Tokenization customization options.
Macros | |
#define | PW_TOKENIZER_CFG_ARG_TYPES_SIZE_BYTES 4 |
#define | PW_TOKENIZER_CFG_C_HASH_LENGTH 128 |
#define | PW_TOKENIZER_CFG_ENCODING_BUFFER_SIZE_BYTES 52 |
#define | PW_TOKENIZER_NESTED_PREFIX_STR "$" |
#define PW_TOKENIZER_CFG_ARG_TYPES_SIZE_BYTES 4 |
For a tokenized string with arguments, the types of the arguments are encoded in either 4 bytes (uint32_t
) or 8 bytes (uint64_t
). 4 bytes supports up to 14 tokenized string arguments; 8 bytes supports up to 29 arguments. Using 8 bytes increases code size for 32-bit machines.
Argument types are encoded two bits per argument, in little-endian order. The 4 or 6 least-significant bits, respectively, store the number of arguments, while the remaining bits encode the argument types.
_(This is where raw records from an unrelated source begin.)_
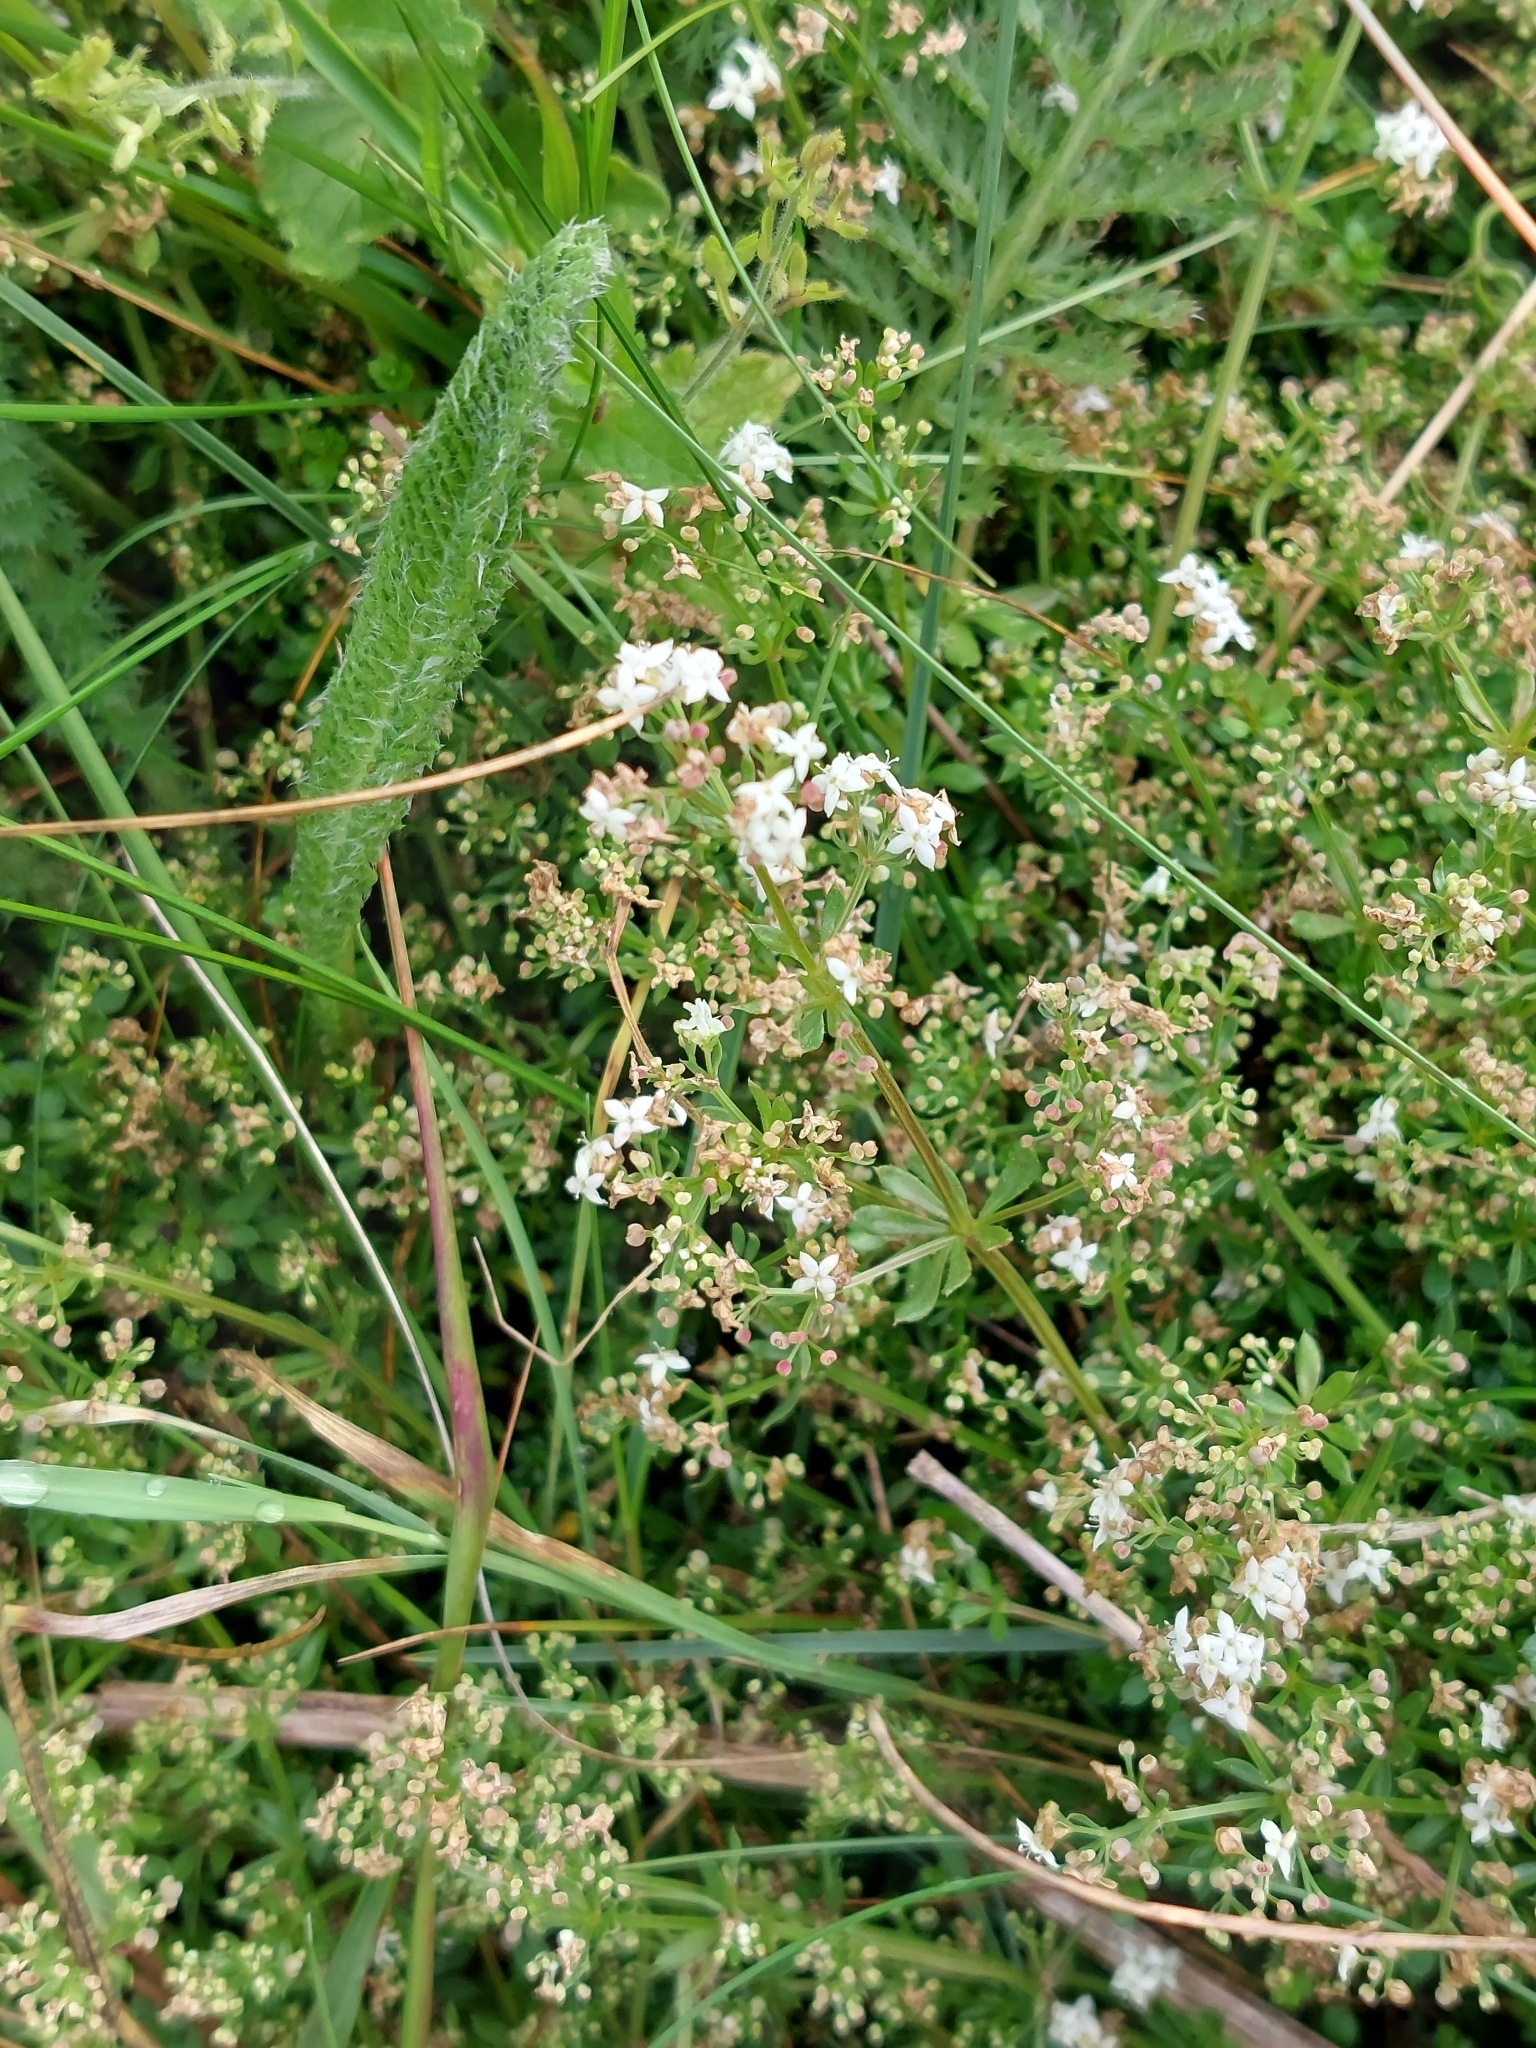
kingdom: Plantae
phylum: Tracheophyta
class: Magnoliopsida
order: Gentianales
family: Rubiaceae
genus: Galium
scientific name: Galium saxatile
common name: Heath bedstraw
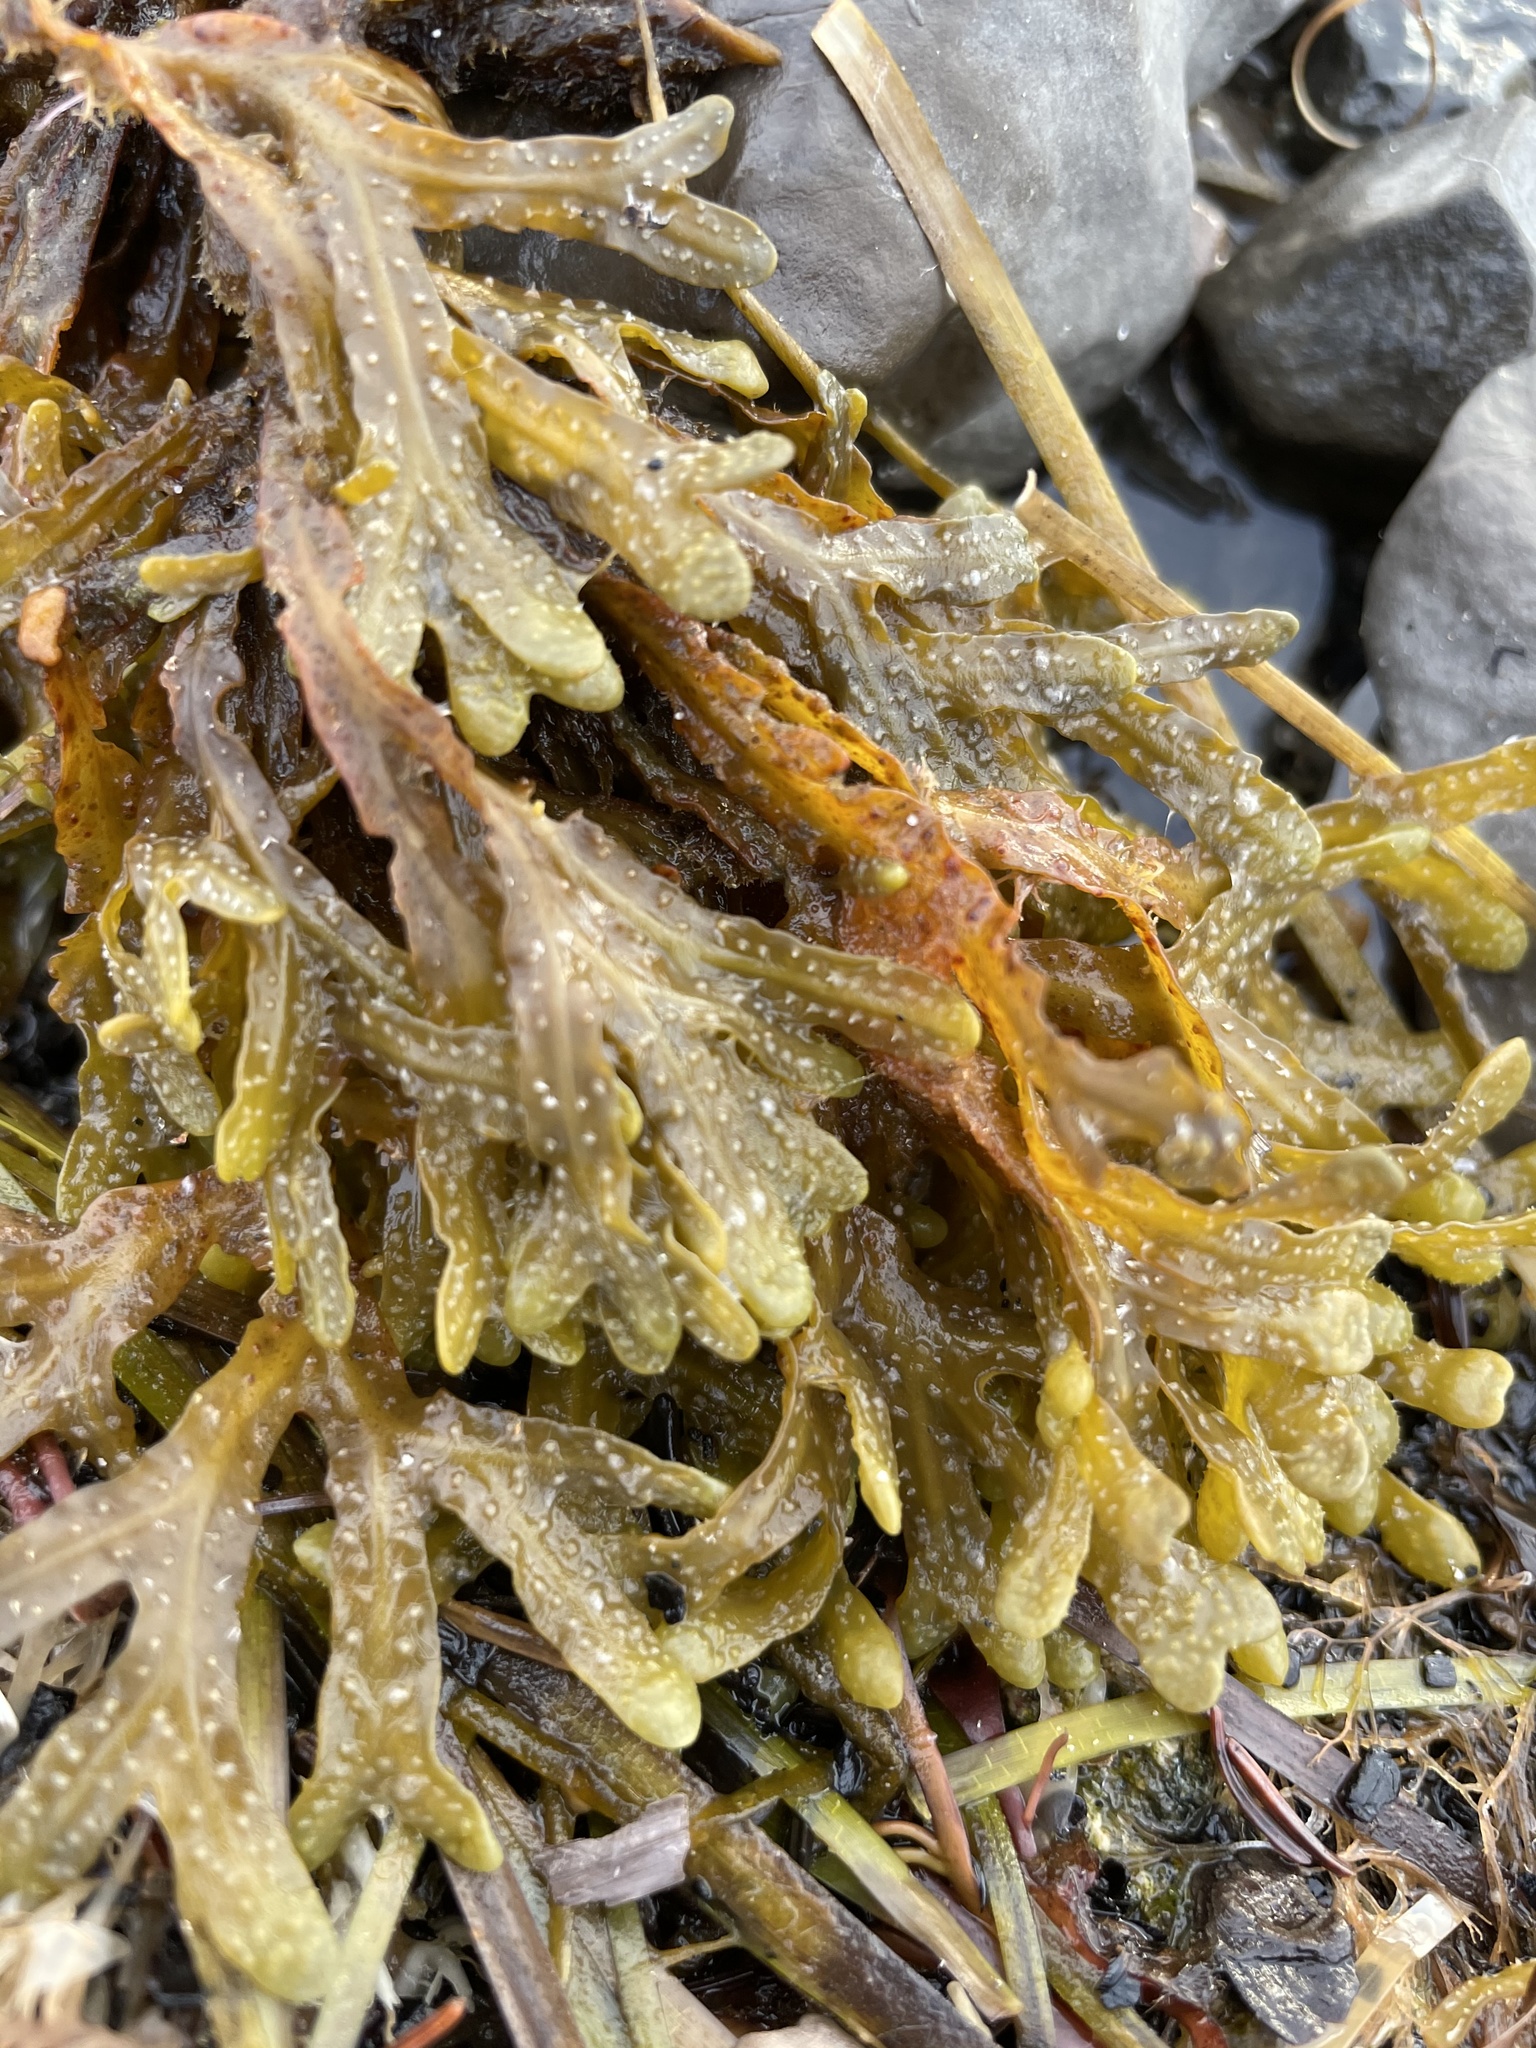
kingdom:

#define PW_TOKENIZER_CFG_C_HASH_LENGTH 128 |
Maximum number of characters to hash in C. In C code, strings shorter than this length are treated as if they were zero-padded up to the length. Strings that are the same length and share a common prefix longer than this value hash to the same value. Increasing PW_TOKENIZER_CFG_C_HASH_LENGTH
increases the compilation time for C due to the complexity of the hashing macros.
PW_TOKENIZER_CFG_C_HASH_LENGTH
has no effect on C++ code. In C++, hashing is done with a constexpr
function instead of a macro. There are no string length limitations and compilation times are unaffected by this macro.
Only hash lengths for which there is a corresponding macro header (pw_tokenizer/internal/pw_tokenizer_65599_fixed_length_#_hash_macro.
) are supported. Additional macros may be generated with the generate_hash_macro.py
function. New macro headers must then be added to pw_tokenizer/internal/tokenize_string.h
.
This MUST match the value of DEFAULT_C_HASH_LENGTH
in pw_tokenizer/py/pw_tokenizer/tokens.py
.
#define PW_TOKENIZER_CFG_ENCODING_BUFFER_SIZE_BYTES 52 |
PW_TOKENIZER_CFG_ENCODING_BUFFER_SIZE_BYTES
is deprecated. It is used as the default value for pw_log_tokenized's PW_LOG_TOKENIZED_ENCODING_BUFFER_SIZE_BYTES
. This value should not be configured; set PW_LOG_TOKENIZED_ENCODING_BUFFER_SIZE_BYTES
instead.
#define PW_TOKENIZER_NESTED_PREFIX_STR "$" |
This character is used to mark the start of all tokenized messages. For consistency, it is recommended to always use $ if possible. If required, a different non-Base64 character may be used as a prefix.
A string version of the character is required for format-string-literal concatenation.